Baca juga: Kabur Gondol Rp20 M dari Ibu-ibu, Cara Curang Elda Iming-iming Lewat Arisan Bodong Terungkap

Restoran tersebut memilih untuk tidak menyetel musik karena takut dikenakan royalti.

"Udah enggak pernah nyetel (musik) lagi, dari awal udah enggak boleh," tutur salah satu karyawan bernama Gusti (bukan nama sebenarnya) (23) saat diwawancarai Kompas.com di lokasi pada Minggu (3/8/2025).

Gusti mengaku, tak adanya musik di restoran tempatnya bekerja membuat suasana menjadi sepi dan hampa.

Kini, hanya terdengar suara riuh dari dapur di mana berbagai menu dimasak.

Padahal dengan adanya musik, kata Gusti, bukan hanya untuk membuat pembeli senang, melainkan juga bisa meningkatkan suasana hati para pekerja.

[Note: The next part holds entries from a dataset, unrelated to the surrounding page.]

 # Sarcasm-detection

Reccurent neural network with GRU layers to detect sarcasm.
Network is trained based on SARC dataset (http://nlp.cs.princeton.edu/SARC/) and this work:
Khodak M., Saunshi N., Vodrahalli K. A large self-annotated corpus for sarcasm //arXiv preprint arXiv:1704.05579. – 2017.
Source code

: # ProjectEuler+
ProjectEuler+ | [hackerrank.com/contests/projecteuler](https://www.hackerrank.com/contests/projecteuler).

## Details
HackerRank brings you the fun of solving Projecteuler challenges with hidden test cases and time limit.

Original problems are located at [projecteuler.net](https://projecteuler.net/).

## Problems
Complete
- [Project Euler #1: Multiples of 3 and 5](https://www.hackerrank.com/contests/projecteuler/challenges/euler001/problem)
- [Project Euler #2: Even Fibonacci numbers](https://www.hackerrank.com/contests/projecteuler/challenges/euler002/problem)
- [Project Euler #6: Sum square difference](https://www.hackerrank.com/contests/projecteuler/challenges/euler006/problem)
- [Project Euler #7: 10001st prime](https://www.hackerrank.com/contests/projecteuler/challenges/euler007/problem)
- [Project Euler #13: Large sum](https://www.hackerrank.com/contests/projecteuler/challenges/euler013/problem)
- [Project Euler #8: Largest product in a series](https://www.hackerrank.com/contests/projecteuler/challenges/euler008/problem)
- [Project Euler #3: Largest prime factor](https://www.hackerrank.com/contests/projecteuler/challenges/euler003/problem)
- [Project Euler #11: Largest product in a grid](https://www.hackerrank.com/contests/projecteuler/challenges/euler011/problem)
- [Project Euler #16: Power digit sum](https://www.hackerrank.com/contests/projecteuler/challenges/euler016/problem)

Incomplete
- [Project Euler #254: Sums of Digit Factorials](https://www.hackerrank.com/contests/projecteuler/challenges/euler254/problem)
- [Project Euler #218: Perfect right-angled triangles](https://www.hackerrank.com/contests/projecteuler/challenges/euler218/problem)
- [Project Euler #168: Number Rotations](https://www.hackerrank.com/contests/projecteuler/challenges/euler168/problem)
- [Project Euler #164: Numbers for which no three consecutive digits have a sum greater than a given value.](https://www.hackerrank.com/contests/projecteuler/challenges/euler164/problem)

Namun, kini Gusti dan teman-temannya harus membiasakan diri dengan kondisi restoran yang sunyi.

"Jadi, benar-benar anyep," sambung Gusti.

Tak hanya membuat suasana restoran menjadi sepi, Gusti menilai, tak adanya musik berpotensi mengurangi minat para pelanggan.

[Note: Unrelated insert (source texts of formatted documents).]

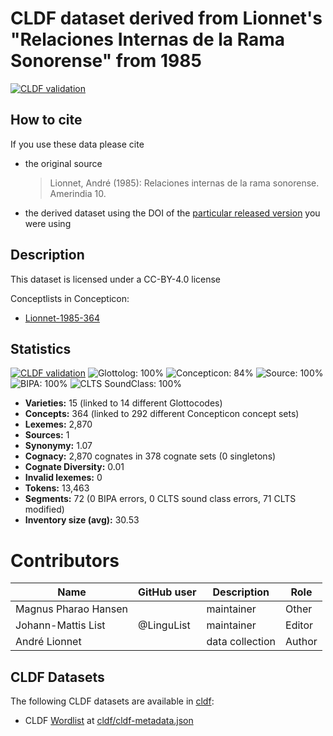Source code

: # CLDF dataset derived from Lionnet's "Relaciones Internas de la Rama Sonorense" from 1985

[![CLDF validation](https://github.com/lexibank/lionnetyotonahua/workflows/CLDF-validation/badge.svg)](https://github.com/lexibank/lionnetyotonahua/actions?query=workflow%3ACLDF-validation)

## How to cite

If you use these data please cite
- the original source
  > Lionnet, André (1985): Relaciones internas de la rama sonorense. Amerindia 10.
- the derived dataset using the DOI of the [particular released version](../../releases/) you were using

## Description


This dataset is licensed under a CC-BY-4.0 license


Conceptlists in Concepticon:
- [Lionnet-1985-364](https://concepticon.clld.org/contributions/Lionnet-1985-364)
## Statistics


[![CLDF validation](https://github.com/lexibank/lionnetyotonahua/workflows/CLDF-validation/badge.svg)](https://github.com/lexibank/lionnetyotonahua/actions?query=workflow%3ACLDF-validation)
![Glottolog: 100%](https://img.shields.io/badge/Glottolog-100%25-brightgreen.svg "Glottolog: 100%")
![Concepticon: 84%](https://img.shields.io/badge/Concepticon-84%25-yellowgreen.svg "Concepticon: 84%")
![Source: 100%](https://img.shields.io/badge/Source-100%25-brightgreen.svg "Source: 100%")
![BIPA: 100%](https://img.shields.io/badge/BIPA-100%25-brightgreen.svg "BIPA: 100%")
![CLTS SoundClass: 100%](https://img.shields.io/badge/CLTS%20SoundClass-100%25-brightgreen.svg "CLTS SoundClass: 100%")

- **Varieties:** 15 (linked to 14 different Glottocodes)
- **Concepts:** 364 (linked to 292 different Concepticon concept sets)
- **Lexemes:** 2,870
- **Sources:** 1
- **Synonymy:** 1.07
- **Cognacy:** 2,870 cognates in 378 cognate sets (0 singletons)
- **Cognate Diversity:** 0.01
- **Invalid lexemes:** 0
- **Tokens:** 13,463
- **Segments:** 72 (0 BIPA errors, 0 CLTS sound class errors, 71 CLTS modified)
- **Inventory size (avg):** 30.53

# Contributors

Name               | GitHub user  | Description    | Role
---                | ---          | ---            | ---
Magnus Pharao Hansen |  | maintainer | Other
Johann-Mattis List | @LinguList   | maintainer     | Editor
André Lionnet | | data collection | Author




## CLDF Datasets

The following CLDF datasets are available in [cldf](cldf):

- CLDF [Wordlist](https://github.com/cldf/cldf/tree/master/modules/Wordlist) at [cldf/cldf-metadata.json](cldf/cldf-metadata.json)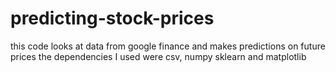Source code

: # predicting-stock-prices
this code looks at data from google finance and makes predictions on future prices
the dependencies I used were csv, numpy sklearn and matplotlib
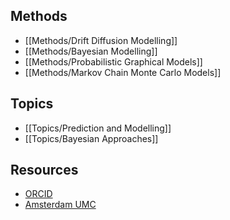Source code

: ## Methods

  - [[Methods/Drift Diffusion Modelling]]
  - [[Methods/Bayesian Modelling]]
  - [[Methods/Probabilistic Graphical Models]]
  - [[Methods/Markov Chain Monte Carlo Models]]

## Topics

  - [[Topics/Prediction and Modelling]]
  - [[Topics/Bayesian Approaches]]

## Resources

  - [ORCID]()
  - [Amsterdam UMC]()
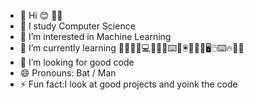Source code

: - 👋 Hi 😊 👋🏼 
- 💪 I study Computer Science
- 👀 I’m interested in Machine Learning
- 🌱 I’m currently learning 👌🏼👍🏼💻👨🏼‍💻⌨️🛜🖲️✍🏼📂🖥️🖱️⌨️🔥🐦‍🔥
- 💞️ I’m looking for good code
- 😄 Pronouns: Bat / Man
- ⚡ Fun fact:I look at good projects and yoink the code

<!---
ctrl-C-ctrl-V-Loki/ctrl-C-ctrl-V-Loki is a ✨ special ✨ repository because its `README.md` (this file) appears on your GitHub profile.
You can click the Preview link to take a look at your changes.
--->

"Masalah royalti itu kan memang ada cuma tergantung yang nyiptain lagu, kalau misalkan kafe atau resto enggak ada lagu itu jadi kurang memikat pelanggan," katanya.

Padahal dulu, di restoran Gusti bekerja selalu diputar lagu-lagu hits masa kini yang disukai kaum muda.

Tak sedikit pula, kata Gusti, pelanggan yang ikut bernyanyi tipis-tipis dengan lagu yang diputar di restoran tersebut, ketika menunggu makanan.

Sedangkan salah satu kafe di Jalan Tebet Barat, Jakarta Selatan, memilih untuk tetap memutar musik, meski bukan lagu-lagu Indonesia.

Sejumlah kafe di kawasan Tebet, Jakarta Selatan, tak lagi putar musik Indonesia karena takut kena royalti.
Sejumlah kafe di kawasan Tebet, Jakarta Selatan, tak lagi putar musik Indonesia karena takut kena royalti. (KOMPAS.com/SHINTA DWI AYU)

Kafe tersebut lebih memilih untuk memutar lagu-lagu barat agar tidak tersandung kasus royalti.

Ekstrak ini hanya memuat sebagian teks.